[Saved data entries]
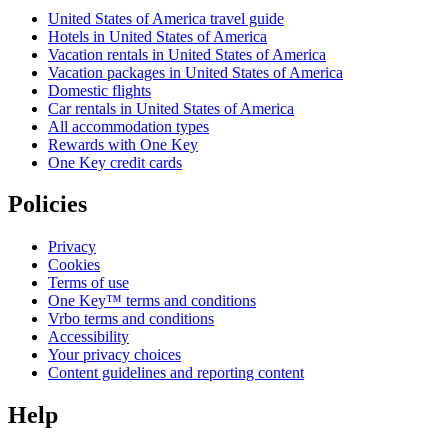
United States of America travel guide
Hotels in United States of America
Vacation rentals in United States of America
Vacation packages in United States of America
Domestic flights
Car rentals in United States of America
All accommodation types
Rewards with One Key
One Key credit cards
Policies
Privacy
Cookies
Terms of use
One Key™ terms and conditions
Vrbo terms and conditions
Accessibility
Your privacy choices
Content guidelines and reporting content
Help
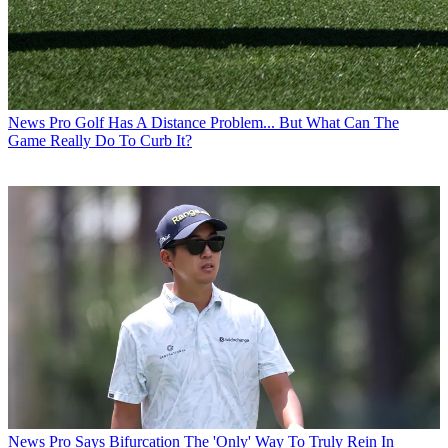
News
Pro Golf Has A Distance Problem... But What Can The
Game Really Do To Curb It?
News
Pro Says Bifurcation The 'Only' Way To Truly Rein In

* * *

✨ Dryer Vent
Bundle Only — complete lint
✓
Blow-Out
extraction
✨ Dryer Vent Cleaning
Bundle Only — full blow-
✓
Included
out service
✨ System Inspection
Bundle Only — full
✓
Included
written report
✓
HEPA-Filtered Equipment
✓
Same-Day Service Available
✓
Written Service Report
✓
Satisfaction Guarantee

TASK GOAL: Could you swap "United States of America" for "the USA" in the lines starting with the line with "United States of America travel guide" and going on through the line with "One Key™ terms and conditions", leaving everything else unchanged? Give back only those lines.

SOLUTION FOR THIS PROBLEM:
the USA travel guide
Hotels in the USA
Vacation rentals in the USA
Vacation packages in the USA
Domestic flights
Car rentals in the USA
All accommodation types
Rewards with One Key
One Key credit cards
Policies
Privacy
Cookies
Terms of use
One Key™ terms and conditions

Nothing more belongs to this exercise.